Rule one. No touching.
They created a dark, cold space - a little longer than an arm - placed it between them and vowed never to cross it. They already knew, if they ever were to start touching in any romantic way, they would never stop. And they had learned (through much experience over many years) that any touching, no matter how seemingly innocent, ignited a fire between them that could not be ignored and would rapidly burn out of control.
Rule two. No talking about kissing or sex, no innuendo related to kissing or sex, and no mentions of any of their previous 'almost' kisses.
To talk about it, even if not referring to themselves, was to think about it, to think about it was to tempt, and they had both established that neither one of them could avoid temptation from the other.
Rule three. No puppy-dog eyes from Aziraphale. “This one is non-negotiable,” said Crowley.
“What are puppy-dog eyes?” asked the angel.
“There are two versions,” explained Crowley. “One is when you look at me all wide-eyed and then you pout or bite your lip.
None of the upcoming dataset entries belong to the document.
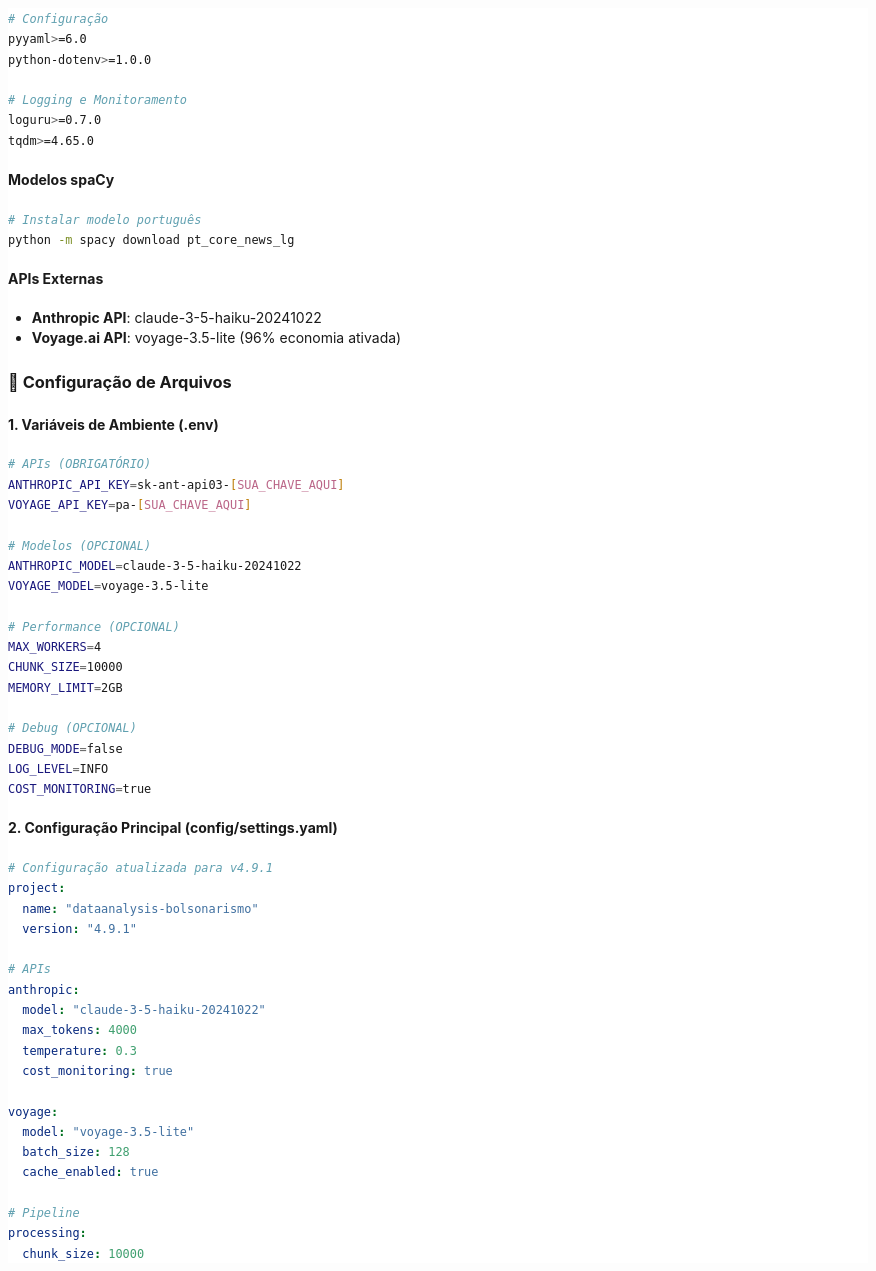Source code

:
 ```bash
# Configuração
pyyaml>=6.0
python-dotenv>=1.0.0

# Logging e Monitoramento
loguru>=0.7.0
tqdm>=4.65.0
```

#### **Modelos spaCy**
```bash
# Instalar modelo português
python -m spacy download pt_core_news_lg
```

#### **APIs Externas**
- **Anthropic API**: claude-3-5-haiku-20241022
- **Voyage.ai API**: voyage-3.5-lite (96% economia ativada)

### 🔧 **Configuração de Arquivos**

#### **1. Variáveis de Ambiente (.env)**
```bash
# APIs (OBRIGATÓRIO)
ANTHROPIC_API_KEY=sk-ant-api03-[SUA_CHAVE_AQUI]
VOYAGE_API_KEY=pa-[SUA_CHAVE_AQUI]

# Modelos (OPCIONAL)
ANTHROPIC_MODEL=claude-3-5-haiku-20241022
VOYAGE_MODEL=voyage-3.5-lite

# Performance (OPCIONAL)
MAX_WORKERS=4
CHUNK_SIZE=10000
MEMORY_LIMIT=2GB

# Debug (OPCIONAL)
DEBUG_MODE=false
LOG_LEVEL=INFO
COST_MONITORING=true
```

#### **2. Configuração Principal (config/settings.yaml)**
```yaml
# Configuração atualizada para v4.9.1
project:
  name: "dataanalysis-bolsonarismo"
  version: "4.9.1"
  
# APIs
anthropic:
  model: "claude-3-5-haiku-20241022"
  max_tokens: 4000
  temperature: 0.3
  cost_monitoring: true

voyage:
  model: "voyage-3.5-lite"
  batch_size: 128
  cache_enabled: true

# Pipeline
processing:
  chunk_size: 10000
```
That one usually happens when you want me to do something for you. The second is when you gaze at me adoringly, with your lips slightly parted and you start breathing heavy. That one happens when I've done something for you that you like.”
“Well, how am I supposed to look at you when you're ni ... I mean, when you do something I like?”
“Like a normal person, like someone would just look at anyone who brought them a box of chocolates or suggested going to dinner!” said Crowley. “As opposed to looking at someone like they're a steak and you're starving to death.”
Aziraphale tried to slip in a fourth rule – that being, “Crowley will stop doing that snake thing with his hips.”
But Crowley protested on the grounds of “That's just the way I walk, angel!”
These rules became law, and the law had been in place since then.
Over the years, they put the law into practice daily. When one of them inevitably slipped up, the other would simply say, “Number 3, angel” or “Rule 2, Crowley” and they would stop, no matter how difficult it was, because what they had was precious and worth saving.
Over time, incidents of rule-breaking became fewer and fewer.
The Rules were the sacrifice they made, because they understood, as star-crossed lovers throughout time had all learned, that to be together, they had to be apart.
In order to have anything at all of each other, they had to give up I want you, they had to let go of dance with me, they had to surrender kiss me, they had to renounce hold me, embrace me, let's wake up next to each other every morning.
And most of all, they had to realize that they could never, ever have I'm in love with you.
It had never been said, except in a dream, and they'd skirted and swerved and danced around it for 6,000 years. It wasn't a part of the Rules, sure, but it was what tied all of the Rules together. It was the unspoken foundation of the Rules, and to give voice to it was to risk destruction of everything they'd worked for.
When he returned home after making the agreement, (which was sealed without a handshake, because even that could be dangerous) Aziraphale sat on the edge of his bed and let the tears flow, without trying to stop them.
He curled up in the blanket that smelled of Crowley, and he allowed himself to grieve the loss of something he'd never had and would likely never have.
At the same time, in a flat just a few miles away, Crowley curled up in his bedroom and cried. He cried for the loss of possibility, for the loss of that never-spoken I love you.
And he wished, with a bitter regret, that he'd said it outside of a dream, just once.